Apache XML Beans is an open-source implementation of the XML Schema specification as a compiler from schema types to Java classes. Still used as a powerful document interchange technology, my team's implementation of this standard is a good example of an important approach that continues to be a key technique for the creation of understandably complex systems: the prioritization of faithful and transparent data representations over simplified but opaque functional encapsulations. D Bau. The Design of XML Beans, davidbau.com, a dabbler's weblog, November 2003.

Microsoft Internet Explorer 4 was the first AJAX web browser.

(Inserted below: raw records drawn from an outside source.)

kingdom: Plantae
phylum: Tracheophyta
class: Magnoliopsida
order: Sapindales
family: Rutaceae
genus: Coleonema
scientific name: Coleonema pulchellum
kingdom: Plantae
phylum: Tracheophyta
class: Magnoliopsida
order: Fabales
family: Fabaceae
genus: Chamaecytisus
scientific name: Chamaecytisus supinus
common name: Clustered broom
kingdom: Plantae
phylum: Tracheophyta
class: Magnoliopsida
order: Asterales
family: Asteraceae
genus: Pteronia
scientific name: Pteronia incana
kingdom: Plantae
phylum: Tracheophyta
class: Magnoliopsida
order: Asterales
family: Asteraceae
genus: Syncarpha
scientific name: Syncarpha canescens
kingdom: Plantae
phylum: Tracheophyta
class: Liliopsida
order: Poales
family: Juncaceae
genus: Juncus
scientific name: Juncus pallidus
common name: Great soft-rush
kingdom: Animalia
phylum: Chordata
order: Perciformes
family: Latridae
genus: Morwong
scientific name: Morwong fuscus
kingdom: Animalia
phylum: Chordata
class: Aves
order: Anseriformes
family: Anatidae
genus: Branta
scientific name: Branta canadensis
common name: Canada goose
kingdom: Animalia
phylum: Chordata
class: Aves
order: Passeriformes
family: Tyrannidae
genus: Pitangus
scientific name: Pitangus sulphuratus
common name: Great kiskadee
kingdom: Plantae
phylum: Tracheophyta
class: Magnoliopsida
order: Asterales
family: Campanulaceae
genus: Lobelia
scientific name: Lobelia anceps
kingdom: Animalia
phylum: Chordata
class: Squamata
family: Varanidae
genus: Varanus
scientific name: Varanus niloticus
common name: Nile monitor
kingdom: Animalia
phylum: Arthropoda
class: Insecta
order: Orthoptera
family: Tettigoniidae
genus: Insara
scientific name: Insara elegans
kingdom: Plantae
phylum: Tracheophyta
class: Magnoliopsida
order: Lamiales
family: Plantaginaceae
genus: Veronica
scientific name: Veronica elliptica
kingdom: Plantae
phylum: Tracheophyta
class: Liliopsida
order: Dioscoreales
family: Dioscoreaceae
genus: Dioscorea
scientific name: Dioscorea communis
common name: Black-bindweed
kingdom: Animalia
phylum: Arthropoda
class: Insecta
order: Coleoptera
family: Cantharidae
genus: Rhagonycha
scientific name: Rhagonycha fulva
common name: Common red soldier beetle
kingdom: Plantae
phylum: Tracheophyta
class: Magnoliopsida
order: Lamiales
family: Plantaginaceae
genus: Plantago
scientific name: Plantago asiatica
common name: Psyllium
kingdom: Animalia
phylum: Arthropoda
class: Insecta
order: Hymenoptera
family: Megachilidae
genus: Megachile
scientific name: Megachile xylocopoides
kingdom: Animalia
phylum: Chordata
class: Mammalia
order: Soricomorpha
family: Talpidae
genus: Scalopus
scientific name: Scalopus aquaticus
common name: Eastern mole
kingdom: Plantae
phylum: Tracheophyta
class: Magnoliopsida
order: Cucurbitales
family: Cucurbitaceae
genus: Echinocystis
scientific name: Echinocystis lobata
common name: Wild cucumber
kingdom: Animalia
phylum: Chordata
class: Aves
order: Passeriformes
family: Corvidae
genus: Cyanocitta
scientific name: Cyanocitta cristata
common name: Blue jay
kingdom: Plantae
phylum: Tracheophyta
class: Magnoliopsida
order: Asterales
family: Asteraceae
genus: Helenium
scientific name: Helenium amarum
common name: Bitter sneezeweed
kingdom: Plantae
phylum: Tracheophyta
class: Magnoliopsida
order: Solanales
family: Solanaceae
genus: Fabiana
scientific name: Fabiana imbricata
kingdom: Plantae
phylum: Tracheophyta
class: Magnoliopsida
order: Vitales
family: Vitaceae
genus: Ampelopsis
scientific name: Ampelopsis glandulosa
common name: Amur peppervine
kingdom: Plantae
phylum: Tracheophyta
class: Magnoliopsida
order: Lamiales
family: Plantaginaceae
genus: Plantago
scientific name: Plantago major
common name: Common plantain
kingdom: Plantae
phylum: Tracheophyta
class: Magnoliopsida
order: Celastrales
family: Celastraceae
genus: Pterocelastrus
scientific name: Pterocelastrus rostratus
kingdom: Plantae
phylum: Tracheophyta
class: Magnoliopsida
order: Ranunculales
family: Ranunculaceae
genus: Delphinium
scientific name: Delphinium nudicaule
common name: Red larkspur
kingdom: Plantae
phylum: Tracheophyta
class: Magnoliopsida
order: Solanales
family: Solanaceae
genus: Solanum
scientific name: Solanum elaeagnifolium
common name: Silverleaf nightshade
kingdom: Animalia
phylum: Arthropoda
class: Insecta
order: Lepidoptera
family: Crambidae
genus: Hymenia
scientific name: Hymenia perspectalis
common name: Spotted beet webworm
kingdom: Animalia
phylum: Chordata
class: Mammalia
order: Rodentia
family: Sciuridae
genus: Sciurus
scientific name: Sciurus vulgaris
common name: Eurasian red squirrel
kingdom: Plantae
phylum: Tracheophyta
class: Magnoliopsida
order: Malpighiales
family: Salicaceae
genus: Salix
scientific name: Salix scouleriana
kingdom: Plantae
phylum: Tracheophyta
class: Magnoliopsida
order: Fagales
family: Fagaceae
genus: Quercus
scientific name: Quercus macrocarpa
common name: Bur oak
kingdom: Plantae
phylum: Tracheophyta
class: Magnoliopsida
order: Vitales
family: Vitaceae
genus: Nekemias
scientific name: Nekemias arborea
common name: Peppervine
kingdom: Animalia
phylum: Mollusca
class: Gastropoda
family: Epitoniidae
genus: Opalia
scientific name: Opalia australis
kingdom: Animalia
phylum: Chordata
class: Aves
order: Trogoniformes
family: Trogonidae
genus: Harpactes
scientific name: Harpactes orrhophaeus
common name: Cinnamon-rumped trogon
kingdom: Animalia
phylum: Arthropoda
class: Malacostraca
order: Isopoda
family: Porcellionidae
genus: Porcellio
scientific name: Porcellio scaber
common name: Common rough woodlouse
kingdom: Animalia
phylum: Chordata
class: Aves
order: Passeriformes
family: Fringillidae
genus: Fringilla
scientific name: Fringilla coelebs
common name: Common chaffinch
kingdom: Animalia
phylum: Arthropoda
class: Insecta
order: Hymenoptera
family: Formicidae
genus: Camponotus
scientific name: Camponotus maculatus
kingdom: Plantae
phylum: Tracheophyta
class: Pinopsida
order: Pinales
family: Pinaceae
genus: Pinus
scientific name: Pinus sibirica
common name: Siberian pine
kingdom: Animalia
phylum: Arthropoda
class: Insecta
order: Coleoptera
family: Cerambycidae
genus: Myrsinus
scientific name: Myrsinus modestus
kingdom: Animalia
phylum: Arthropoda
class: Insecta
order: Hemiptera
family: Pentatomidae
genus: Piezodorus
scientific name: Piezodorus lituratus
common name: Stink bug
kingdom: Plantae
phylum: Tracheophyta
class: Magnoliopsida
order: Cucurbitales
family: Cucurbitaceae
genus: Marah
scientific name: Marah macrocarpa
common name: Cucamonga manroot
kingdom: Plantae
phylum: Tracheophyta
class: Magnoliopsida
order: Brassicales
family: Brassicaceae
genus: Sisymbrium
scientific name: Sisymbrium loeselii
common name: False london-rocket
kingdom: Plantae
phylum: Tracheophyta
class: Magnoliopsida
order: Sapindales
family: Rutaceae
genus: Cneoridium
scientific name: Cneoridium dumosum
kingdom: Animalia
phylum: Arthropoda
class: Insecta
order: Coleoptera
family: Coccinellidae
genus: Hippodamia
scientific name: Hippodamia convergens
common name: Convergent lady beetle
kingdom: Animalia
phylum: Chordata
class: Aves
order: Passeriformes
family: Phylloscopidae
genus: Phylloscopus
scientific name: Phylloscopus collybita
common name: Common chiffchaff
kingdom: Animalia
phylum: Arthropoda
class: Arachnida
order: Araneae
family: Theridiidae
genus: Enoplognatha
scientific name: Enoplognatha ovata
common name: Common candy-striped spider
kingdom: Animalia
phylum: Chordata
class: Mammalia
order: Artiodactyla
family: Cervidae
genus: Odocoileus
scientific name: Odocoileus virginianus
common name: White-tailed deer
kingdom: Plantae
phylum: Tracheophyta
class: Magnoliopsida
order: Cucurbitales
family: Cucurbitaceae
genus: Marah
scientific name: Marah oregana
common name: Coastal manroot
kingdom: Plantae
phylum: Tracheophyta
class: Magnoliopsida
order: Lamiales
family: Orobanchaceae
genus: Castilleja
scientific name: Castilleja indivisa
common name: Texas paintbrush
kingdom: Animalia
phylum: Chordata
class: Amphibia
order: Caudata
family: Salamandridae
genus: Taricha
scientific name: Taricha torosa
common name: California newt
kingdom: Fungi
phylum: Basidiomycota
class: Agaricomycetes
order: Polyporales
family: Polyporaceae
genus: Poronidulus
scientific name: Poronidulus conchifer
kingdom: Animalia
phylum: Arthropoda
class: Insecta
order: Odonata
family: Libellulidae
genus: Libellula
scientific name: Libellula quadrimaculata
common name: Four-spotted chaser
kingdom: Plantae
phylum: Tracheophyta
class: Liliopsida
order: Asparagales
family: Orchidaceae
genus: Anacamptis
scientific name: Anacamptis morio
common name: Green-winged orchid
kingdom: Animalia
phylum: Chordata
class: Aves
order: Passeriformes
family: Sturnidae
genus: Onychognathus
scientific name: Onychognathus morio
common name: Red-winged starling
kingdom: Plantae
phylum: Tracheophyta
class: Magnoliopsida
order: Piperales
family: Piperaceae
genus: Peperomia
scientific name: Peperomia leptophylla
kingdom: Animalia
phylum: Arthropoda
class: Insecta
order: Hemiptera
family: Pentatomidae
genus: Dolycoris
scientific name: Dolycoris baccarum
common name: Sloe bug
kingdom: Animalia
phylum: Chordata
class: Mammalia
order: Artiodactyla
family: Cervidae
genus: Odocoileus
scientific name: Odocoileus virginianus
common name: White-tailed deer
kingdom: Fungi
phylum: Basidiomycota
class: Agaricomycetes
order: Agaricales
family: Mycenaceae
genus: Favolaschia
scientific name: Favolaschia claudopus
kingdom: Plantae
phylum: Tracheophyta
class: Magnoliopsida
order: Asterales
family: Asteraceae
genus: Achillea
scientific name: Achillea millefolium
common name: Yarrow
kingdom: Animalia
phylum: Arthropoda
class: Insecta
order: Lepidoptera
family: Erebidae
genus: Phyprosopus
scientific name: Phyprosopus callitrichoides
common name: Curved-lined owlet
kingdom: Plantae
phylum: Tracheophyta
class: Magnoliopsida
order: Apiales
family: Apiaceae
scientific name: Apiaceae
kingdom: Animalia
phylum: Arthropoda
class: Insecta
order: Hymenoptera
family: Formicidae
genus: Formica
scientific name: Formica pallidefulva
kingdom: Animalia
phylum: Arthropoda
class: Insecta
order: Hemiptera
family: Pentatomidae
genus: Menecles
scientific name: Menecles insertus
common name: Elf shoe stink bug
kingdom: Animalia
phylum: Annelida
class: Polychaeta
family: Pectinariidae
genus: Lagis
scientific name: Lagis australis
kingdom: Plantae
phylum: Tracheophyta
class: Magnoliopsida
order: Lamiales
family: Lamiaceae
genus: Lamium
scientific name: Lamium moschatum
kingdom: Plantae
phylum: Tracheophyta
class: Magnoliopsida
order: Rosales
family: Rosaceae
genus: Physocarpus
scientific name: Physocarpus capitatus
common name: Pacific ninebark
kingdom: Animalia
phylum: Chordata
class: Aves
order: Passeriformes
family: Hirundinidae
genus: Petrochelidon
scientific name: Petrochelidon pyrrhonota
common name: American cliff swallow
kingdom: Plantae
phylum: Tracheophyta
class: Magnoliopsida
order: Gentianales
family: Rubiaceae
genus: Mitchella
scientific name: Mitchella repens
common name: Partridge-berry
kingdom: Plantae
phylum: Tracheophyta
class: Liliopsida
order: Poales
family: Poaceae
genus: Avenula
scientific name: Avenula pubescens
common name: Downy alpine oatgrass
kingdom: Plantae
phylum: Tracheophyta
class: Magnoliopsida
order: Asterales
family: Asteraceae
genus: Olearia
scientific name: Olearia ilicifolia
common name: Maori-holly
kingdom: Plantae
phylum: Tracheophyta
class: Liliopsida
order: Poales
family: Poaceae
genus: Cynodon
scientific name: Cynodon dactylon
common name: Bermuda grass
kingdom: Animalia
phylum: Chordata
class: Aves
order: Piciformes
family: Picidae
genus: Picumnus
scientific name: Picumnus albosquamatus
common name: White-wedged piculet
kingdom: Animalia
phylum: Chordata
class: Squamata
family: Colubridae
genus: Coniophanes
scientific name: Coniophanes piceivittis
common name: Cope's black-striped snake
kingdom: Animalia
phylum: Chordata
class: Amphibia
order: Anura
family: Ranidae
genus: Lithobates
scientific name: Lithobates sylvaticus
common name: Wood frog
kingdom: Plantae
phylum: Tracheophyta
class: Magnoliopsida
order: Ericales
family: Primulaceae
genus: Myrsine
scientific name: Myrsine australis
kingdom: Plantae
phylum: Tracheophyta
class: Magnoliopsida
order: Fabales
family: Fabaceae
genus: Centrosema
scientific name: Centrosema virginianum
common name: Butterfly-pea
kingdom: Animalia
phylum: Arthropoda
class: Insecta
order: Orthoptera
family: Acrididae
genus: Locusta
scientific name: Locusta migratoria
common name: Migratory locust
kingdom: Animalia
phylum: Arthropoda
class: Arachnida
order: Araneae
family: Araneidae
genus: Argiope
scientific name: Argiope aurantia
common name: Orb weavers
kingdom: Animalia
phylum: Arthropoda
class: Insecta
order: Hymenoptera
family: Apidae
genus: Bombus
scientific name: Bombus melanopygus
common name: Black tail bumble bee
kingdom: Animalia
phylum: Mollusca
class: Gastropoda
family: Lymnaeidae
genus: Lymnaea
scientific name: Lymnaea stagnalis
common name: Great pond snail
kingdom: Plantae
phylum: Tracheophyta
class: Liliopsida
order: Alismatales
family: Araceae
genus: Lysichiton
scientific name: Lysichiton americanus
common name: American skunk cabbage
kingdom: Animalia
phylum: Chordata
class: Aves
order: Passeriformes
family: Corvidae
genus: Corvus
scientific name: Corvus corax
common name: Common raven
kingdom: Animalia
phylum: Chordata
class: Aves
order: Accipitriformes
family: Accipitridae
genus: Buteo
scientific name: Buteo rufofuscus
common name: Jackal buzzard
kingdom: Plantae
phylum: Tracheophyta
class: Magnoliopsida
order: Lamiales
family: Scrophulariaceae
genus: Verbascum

As part of the Trident team led by Adam Bosworth, I helped create the first fully mutable HTML DOM by defining its asynchronous loading model. My contribution was to implement an incremental HTML parser that uses speculative lookahead to drive a fast multithreaded preloader for linked resources, while maintaining a consistent view of programmable elements for single-threaded scripts that can change the document during loading. The design of the system resolved tensions between performance, flexiblity, and programmability, and contributed to the strength of the modern web platform.

Numerical Linear Algebra is the graduate textbook on numerical linear algebra I wrote with my advisor Nick Trefethen while earning a Masters at Cornell. The book began as a detailed set of notes that I took while attending Nick's course. The writing is intended to capture the spirit of his teaching: succinct and insightful. The hope is to reveal the elegance of this family of fundamental algorithms and dispel the myth that finite-precision arithmetic means imprecise thinking. L N Trefethen, D Bau. Numerical linear algebra. Vol. 50. Siam, 1997.